A comparative analysis of the Helmert adjustment method with different station densities were performed, the joint strain results after an increasement of stations were similar to the original joint results, with the correlation coefficient distribution (0.92–0.98) being comparable to joint results with the original stations (0.91–0.97). Therefore, the Helmert adjustment of the mathematical and physical methods can compensate for an insufficient station density.

6 Conclusions

  1. (1)

    Strain rate fields from GNSS horizontal velocity by using mathematical and physical methods reflect different characteristics of crustal deformation. A comparison of strain rate fields based on the simulated data showed that station density plays a key role in the mathematical method, which affects the accuracy of the strain rate fields. In contrast, the physical methods can compensate for the loss of deformation due to insufficient station density.

  2. (2)

    To obtain more accurate strain results and better respond to the fault motion state, Helmert variance component estimation was proposed for the joint adjustment of mathematical and physical methods. The joint adjustment of the least-squares collocation method and fault model was performed using the simulated and actual measured data in the Sichuan-Yunnan region, and the joint results were analyzed by profile to confirm their validity, which reflected both rapid deformation in the near-fault area and continuous deformation inside the block.
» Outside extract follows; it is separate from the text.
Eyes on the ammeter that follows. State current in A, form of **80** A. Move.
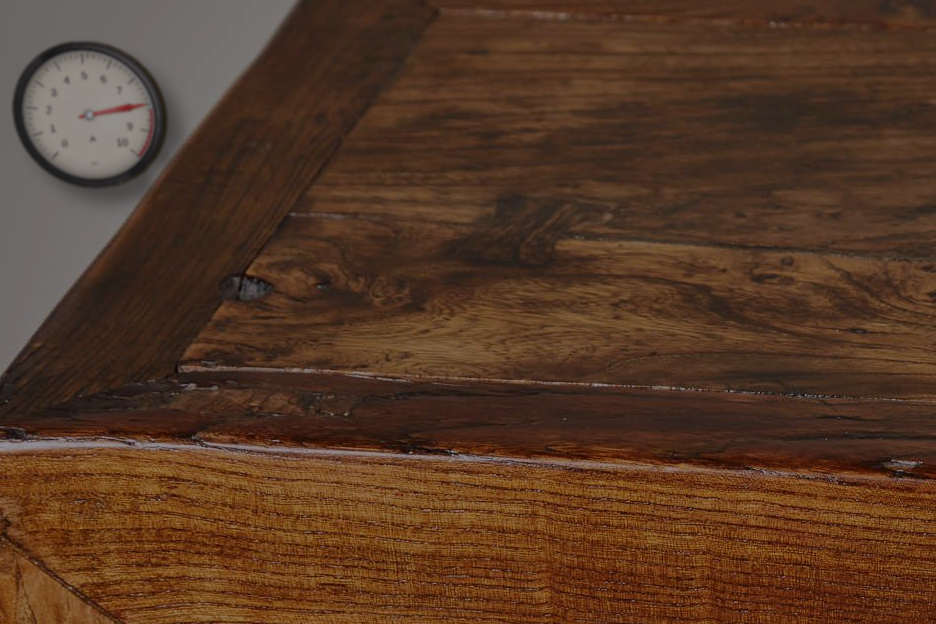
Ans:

Furthermore, the joint results can compensate for the disadvantage that the mathematical method is difficult to highlight the fracture deformation characteristics when there are few stations, and improve the calculation ability of strain near the fault effectively, which provides a background basis for subsequent studies of crustal motion.

  3. (3)

    The results of the joint strain field in the Sichuan-Yunnan region showed that the maximum shear strain at the eastern boundary of the Sichuan-Yunnan block was significantly higher than that in other regions. This indicated that the Xianshuihe–Xiaojiang fault system at the eastern boundary of the Sichuan-Yunnan block dominates the regional deformation, with the highest maximum shear strain value in the northwest section of the Xianshuihe fault zone. Based on the joint strain fields, combined with the Global CMT earthquake catalogue from 1976 to 2021, 3 Mw ≥ 7.0 earthquakes are predicted to occur in the Sichuan-Yunnan region every 100 years based on SHIFT assumptions and algorithms, and the Xianshuihe-Xiaojiang fault zone has a high seismic hazard.